The graph above clearly shows the relationship between Region, Family Income and Beneficial Fun Time Ratio. There are several interesting conclusions we can draw:
- Generally, people living in the west have the most healthy recreational life and southern Americans prefer non beneficial fun choices.
- It is very strange that northeastern residents with low family income have the lowest Beneficial Fun Time Ratio of all when the overall level of northeastern is pretty high.
- $50,000 is a watershed where family income starts to show a possible correlation (needs to be tested, of course) with Beneficial Fun Time Ratio. From this point on, the higher family income, the healthier they are in terms of the way they entertain themselves.
States rivalry on healthy lifestyle:
However, it is simply not enough to look at only the region, what about states? Can I rank the states by Beneficial Fun Time Ratio?
On the map above, darker cyan indicates better performance on Beneficial Fun Time Ratio.
The result is very interesting and sort of counter-intuitive. I was supposing with sunshine and ocean, Californians and Floridians would have a very high ratio. On Youtube videos is looks like they surf and bike all day long. I even went back to check my code and data manipulation process, but unfortunately, in the world of data visualization, counterintuitive things happen all the time. The only reason I can think of is that maybe the geeks in California spend too much time playing games.
Does education level make a difference?
I also want to examine the possible relationship between lifestyle and education level. Thus I plotted the graph below, and I also added a new continuous variable, personal weekly income as another factor.
The first thing everybody will notice is that people who did not finish college have obviously less income than those who did. But that's not the purpose of this graph. In this particular graph, dots gaining density towards the top would indicate that this education level has higher Beneficial Fun Time Rate, but that never happens. It seems that some doctors can possibly be couch potatoes and some people with lower degrees can maintain a healthy lifestyle too! So my conclusion here is Education Level does not have a powerful impact on lifestyle when it comes to recreational activities.
- Americans spend a lot of time in their life watching TV & movies
- Location and income definitely shape a person's entertainment life
- Education level does not affect the healthiness of one's recreational choices
- Be careful when you surmise one state must have healthy/ unhealthy lifestyle, since the reality can be totally counter-intuitive.

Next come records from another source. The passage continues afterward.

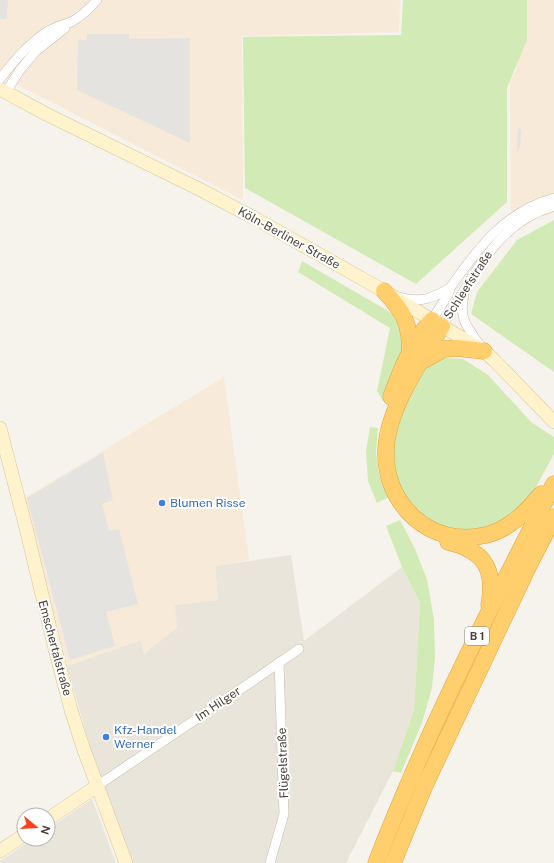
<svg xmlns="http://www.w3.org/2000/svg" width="554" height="863" font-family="'Public Sans',sans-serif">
<rect width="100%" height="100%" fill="#f6f3ec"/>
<!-- residential -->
<g fill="#eae5da">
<polygon points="291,555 304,641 402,567 420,603 414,710 393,771 346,863 131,863 96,767 67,666 141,640 144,654 175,605 218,600 215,566"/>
<polygon points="92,799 116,863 0,863 0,861 33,839 48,839 48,829"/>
</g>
<!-- commercial -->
<g fill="#f7ead8">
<polygon points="0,0 400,0 399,32 242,36 243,200 4,78 0,74"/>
<polygon points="516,0 554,0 554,213 511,225 510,82 517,68"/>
<polygon points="224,377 249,560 215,566 218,600 175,605 177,628 144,654 141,640 67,666 25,498"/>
</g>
<!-- green -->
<g fill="#d2eab5">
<polygon points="403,0 527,0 527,40 507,88 507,202 416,284 245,188 243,37 401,35"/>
<polygon points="554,220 554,372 471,314 477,292 517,240"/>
<polygon points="302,261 395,315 406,339 398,367 383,401 377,391 390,328 298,272"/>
<polygon points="447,358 463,359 488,375 531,422 554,437 554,454 525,507 486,532 444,531 409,508 390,466 396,422 427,366 434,361"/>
<polygon points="370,427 378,428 376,452 379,475 389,497 377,503 368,481 366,451"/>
<polygon points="400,520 415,549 427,579 434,620 435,657 432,688 422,723 401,773 393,771 414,710 420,603 402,567 386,526"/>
</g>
<!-- parking -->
<g fill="#e5e3e0">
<polygon points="0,0 8,0 7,19 0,19"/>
<polygon points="87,34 129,34 129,39 190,38 190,143 77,90 78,40 87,40"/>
<polygon points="518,127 521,131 520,147 517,153"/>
<polygon points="103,453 113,500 102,504 109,531 119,529 138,604 106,612 115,646 70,660 27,498"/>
</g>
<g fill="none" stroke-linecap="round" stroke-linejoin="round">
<!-- street casing -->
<g stroke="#c2bbae" stroke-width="10">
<g id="street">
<path d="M0 79C14 61 28 44 48 31 55 27 63 25 71 22 81 17 90 8 97 0"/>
<polyline points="6,92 20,70 36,51 65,28"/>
<path d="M464 295C458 320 468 328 482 348"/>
<path d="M399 297C421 303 431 299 450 288"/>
<path d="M432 320 449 293 450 288C478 248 504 212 554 198"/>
<path d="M442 326C474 279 493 224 554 206"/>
<polyline points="97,786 260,676 299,649"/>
<polyline points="270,863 284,814 279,662"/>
</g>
</g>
<!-- secondary casing -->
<g stroke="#d6c79b" stroke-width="14">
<g id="secondary">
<polyline points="0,89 46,114 199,189 258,220 384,291 452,332 484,351 495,361 554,422"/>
<polyline points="0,428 26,528 55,649 71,710 84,750 126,863"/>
<polyline points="48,819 97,786"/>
<polyline points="0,851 24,835"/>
</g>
</g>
<!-- highway casing -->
<g stroke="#e0a43c" stroke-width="17">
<g id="highway">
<path d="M384 291C404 312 410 323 410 352"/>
<path d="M442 326C421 360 388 408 386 449 383 504 431 549 486 535 510 529 526 512 541 494"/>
<polyline points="422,361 444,349 457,348 484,351"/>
<path d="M391 397C401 370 412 342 432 320"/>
<path d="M448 542C483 550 496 568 489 605"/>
<path d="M376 863C426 733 490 608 554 484"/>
<polyline points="393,863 425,785 529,565 554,517"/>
</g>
</g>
<!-- street -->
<use href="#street" stroke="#fff" stroke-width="9"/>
<!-- secondary -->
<use href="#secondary" stroke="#fff3cd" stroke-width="13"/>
<!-- highway -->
<use href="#highway" stroke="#ffcf6e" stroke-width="16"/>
</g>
<!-- markers -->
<g fill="#3f7fe0" stroke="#fff" stroke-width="1.5">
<circle cx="162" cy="503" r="4"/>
<circle cx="106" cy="737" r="4"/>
</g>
<g text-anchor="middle" stroke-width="4" stroke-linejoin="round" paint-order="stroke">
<!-- shield labels -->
<rect fill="#fff" stroke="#817c74" stroke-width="1" x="465" y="627" width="24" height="18" rx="3"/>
<g font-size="11" font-weight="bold" fill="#4b4439">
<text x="477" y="640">B 1</text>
</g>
<!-- street labels -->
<g font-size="12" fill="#4b4439" stroke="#fff">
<text transform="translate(289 238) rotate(29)" y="4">Köln-Berliner Straße</text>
<text transform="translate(468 285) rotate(-57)" y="4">Schleefstraße</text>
<text transform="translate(55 648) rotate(75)" y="4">Emschertalstraße</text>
<text transform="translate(218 704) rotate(-34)" y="4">Im Hilger</text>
<text transform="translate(283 763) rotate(-92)" y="4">Flügelstraße</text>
</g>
<!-- shop labels -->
<g font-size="12" fill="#366cbe" stroke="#fff" text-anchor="start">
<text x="170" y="507">Blumen Risse</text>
<text x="114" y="734">Kfz-Handel<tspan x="114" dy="14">Werner</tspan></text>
</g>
</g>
<!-- north arrow -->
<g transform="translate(36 827) rotate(108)"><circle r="19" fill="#ffffff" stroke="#b7b4b0"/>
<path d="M0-3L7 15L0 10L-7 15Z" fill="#fc3f1d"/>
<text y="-6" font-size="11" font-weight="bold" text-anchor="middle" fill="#4b4439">N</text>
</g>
</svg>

Given the dataset, I can also explore the relationship between different job titles, industries and the Beneficial Fun Time Rate. I also need to drill down to each state's micro data to explain the map I plotted previously. In all, this is such a fun data exploration journey and if you read till here, I would like to thank you for your patience and you've probably been sitting for too long, now you may need to get up and go for a walk!